Spend a good time in Timberborn, about the city builders of beavers
When the main thing that the game must distinguish itself from all other city builders is its beaver actor, its life or death depends on how much it depends on it. Timberborn did not put its personality first, but even at this point of early access, it was a very pleasant time.
The task of the game is to build an ever-expanding settlement for your cute little beaver. While dealing with environmental changes such as drought, the game has fallen into a steady rhythm of unlocking new technologies. Just like in the best management game, succeeding in Timberborn is totally a good juggling behavior. You must ensure a stable supply of wood, while also ensuring that there is enough housing and storage space, and at the same time moving towards more useful buildings. It is very important to choose the right time to invest in flour production or reforestation.
However, Timberborn is gentler and friendlier than most of its kind, and rarely corrects mistakes faster than you in the environment. For those who might want this game to be a survival story rather than a prosperity story, the difficulty is even greater, but this seems to be inconsistent with the tone. Its look and feel are the main attraction.
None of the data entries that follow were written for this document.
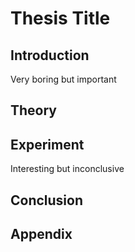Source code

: # Thesis Title

## Introduction
Very boring but important

## Theory

## Experiment
Interesting but inconclusive

## Conclusion

## Appendix
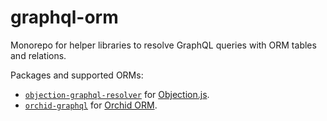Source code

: # graphql-orm

Monorepo for helper libraries to resolve GraphQL queries with ORM tables and relations.

Packages and supported ORMs:

- [`objection-graphql-resolver`](packages/objection-graphql-resolver) for [Objection.js](https://vincit.github.io/objection.js/).
- [`orchid-graphql`](packages/orchid-graphql) for [Orchid ORM](https://orchid-orm.netlify.app).
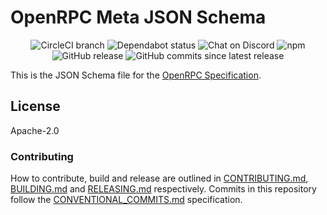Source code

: # OpenRPC Meta JSON Schema

<center>
  <span>
    <img alt="CircleCI branch" src="https://img.shields.io/circleci/project/github/open-rpc/meta-schema/master.svg">
    <img alt="Dependabot status" src="https://api.dependabot.com/badges/status?host=github&repo=open-rpc/meta-schema" />
    <img alt="Chat on Discord" src="https://img.shields.io/badge/chat-on%20discord-7289da.svg" />
    <img alt="npm" src="https://img.shields.io/npm/dt/@open-rpc/meta-schema.svg" />
    <img alt="GitHub release" src="https://img.shields.io/github/release/open-rpc/meta-schema.svg" />
    <img alt="GitHub commits since latest release" src="https://img.shields.io/github/commits-since/open-rpc/meta-schema/latest.svg" />
  </span>
</center>

This is the JSON Schema file for the [OpenRPC Specification](https://spec.open-rpc.org/).


## License

Apache-2.0


### Contributing

How to contribute, build and release are outlined in [CONTRIBUTING.md](CONTRIBUTING.md), [BUILDING.md](BUILDING.md) and [RELEASING.md](RELEASING.md) respectively. Commits in this repository follow the [CONVENTIONAL_COMMITS.md](CONVENTIONAL_COMMITS.md) specification.
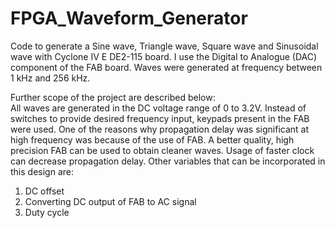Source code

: # FPGA_Waveform_Generator

Code to generate a Sine wave, Triangle wave, Square wave and Sinusoidal wave with Cyclone IV E DE2-115 board. I use the Digital to Analogue (DAC) component of the FAB board. Waves were generated at frequency between 1 kHz and 256 kHz.

Further scope of the project are described below:  
All waves are generated in the DC voltage range of 0 to 3.2V. 
Instead of switches to provide desired frequency input, keypads present in the FAB were used. 
One of the reasons why propagation delay was significant at high frequency was because of the use of FAB. A better quality, high precision FAB can be used to obtain cleaner waves. Usage of faster clock can decrease propagation delay. 
Other variables that can be incorporated in this design are:  
1. DC offset 
2. Converting DC output of FAB to AC signal  
3. Duty cycle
It is simple and harmless, with little hint that the beaver seems to have inherited the history of the earth’s world. In short, this is a nice space.
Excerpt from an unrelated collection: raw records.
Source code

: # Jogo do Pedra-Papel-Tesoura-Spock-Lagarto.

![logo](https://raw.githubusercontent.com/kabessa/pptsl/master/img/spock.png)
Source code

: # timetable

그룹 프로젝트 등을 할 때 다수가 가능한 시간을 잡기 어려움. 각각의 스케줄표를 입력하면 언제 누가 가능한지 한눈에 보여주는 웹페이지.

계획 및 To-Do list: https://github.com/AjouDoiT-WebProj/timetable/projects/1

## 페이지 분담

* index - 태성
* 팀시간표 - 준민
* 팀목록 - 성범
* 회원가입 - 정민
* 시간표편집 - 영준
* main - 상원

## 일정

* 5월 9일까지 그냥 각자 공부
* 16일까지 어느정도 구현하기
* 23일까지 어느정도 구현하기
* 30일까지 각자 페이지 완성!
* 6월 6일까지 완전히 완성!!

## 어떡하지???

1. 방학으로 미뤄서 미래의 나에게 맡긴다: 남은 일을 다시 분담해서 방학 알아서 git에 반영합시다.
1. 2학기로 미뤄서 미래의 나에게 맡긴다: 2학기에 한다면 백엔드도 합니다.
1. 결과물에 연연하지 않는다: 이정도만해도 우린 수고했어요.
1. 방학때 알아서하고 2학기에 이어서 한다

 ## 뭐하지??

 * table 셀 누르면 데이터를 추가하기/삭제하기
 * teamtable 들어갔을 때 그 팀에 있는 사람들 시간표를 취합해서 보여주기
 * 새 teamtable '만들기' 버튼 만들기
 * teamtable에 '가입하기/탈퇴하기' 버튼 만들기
The aforementioned environmental events are one of the most powerful ideas in the game. For example, rivers may be destroyed or diverted while taking away vegetation. And, of course, this is also something that players can artificially trigger by building characteristic dams. It is hardly populated, but the world is malleable and can prompt you to build more organically, rather than the strict track of making plans at the beginning of the meeting. Nurturing the forests and rivers around you, instead of endlessly consuming everything around you, brings value to Timberborn’s health display. Your settlement feels like a home, not just a giant hunger machine.
Unfortunately, there are really not so many here to distinguish Timberborn from other similar settlement builders. The inhabitants of the beavers and the novel wooden technology they built have an undeniable charm. It has personality, but it may not be as big as I hope. A little more animation-maybe the beaver gnaws on the tree dizzyly? -It will give it more life.
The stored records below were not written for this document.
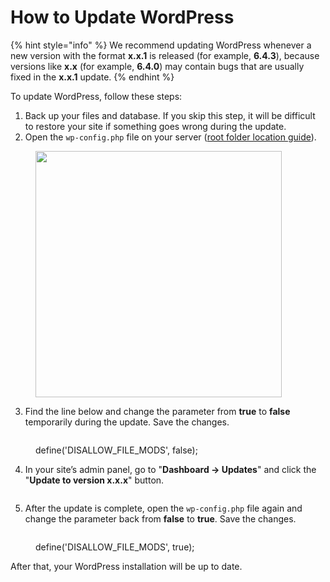 # How to Update WordPress

{% hint style="info" %}
We recommend updating WordPress whenever a new version with the format **x.x.1** is released (for example, **6.4.3**), because versions like **x.x** (for example, **6.4.0**) may contain bugs that are usually fixed in the **x.x.1** update.
{% endhint %}

To update WordPress, follow these steps:

1. Back up your files and database. If you skip this step, it will be difficult to restore your site if something goes wrong during the update.
2. Open the `wp-config.php` file on your server ([root folder location guide](https://premium.gitbook.io/main/osnovnye-nastroiki/faq/kak-naiti-kornevuyu-papku-saita-na-servere)).

<figure><img src="../../.gitbook/assets/image (1572).png" alt="" width="394"><figcaption></figcaption></figure>

3. Find the line below and change the parameter from **true** to **false** temporarily during the update. Save the changes.

<figure><img src="../../.gitbook/assets/изображение (108).png" alt=""><figcaption><p>define('DISALLOW_FILE_MODS', false);</p></figcaption></figure>

4. In your site’s admin panel, go to "**Dashboard → Updates**" and click the "**Update to version x.x.x**" button.

<figure><img src="../../.gitbook/assets/изображение (153).png" alt=""><figcaption></figcaption></figure>

5. After the update is complete, open the `wp-config.php` file again and change the parameter back from **false** to **true**. Save the changes.

<figure><img src="../../.gitbook/assets/изображение (26).png" alt=""><figcaption><p>define('DISALLOW_FILE_MODS', true);</p></figcaption></figure>

After that, your WordPress installation will be up to date.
It’s not that I’m not obsessed. I want to build my perfect small diorama of the small town and give those little beavers a lovely home with complete facilities and beautiful scenery. To ensure that the long wooden gear chain needed to power advanced buildings does not destroy the beautiful streets of my settlement, which is as difficult as any dry season. Balancing actual needs and aesthetic needs is the real conflict of the game, and it’s also what makes me stick to it for a few hours. Planning a small street with terraced houses or trying to carve a beautiful forest on the edge of the town while still making it a functional settlement is the best choice for this kind of thing, and Timberborn will easily push you into it.
I’m not sure how long I will stick to it, but it is a choice to beautify the environment, and all the potential they open for big-headed thinkers may keep it sharp for some time to come. For those who just want a settlement management game with cute beavers, Timberborn will do a good job.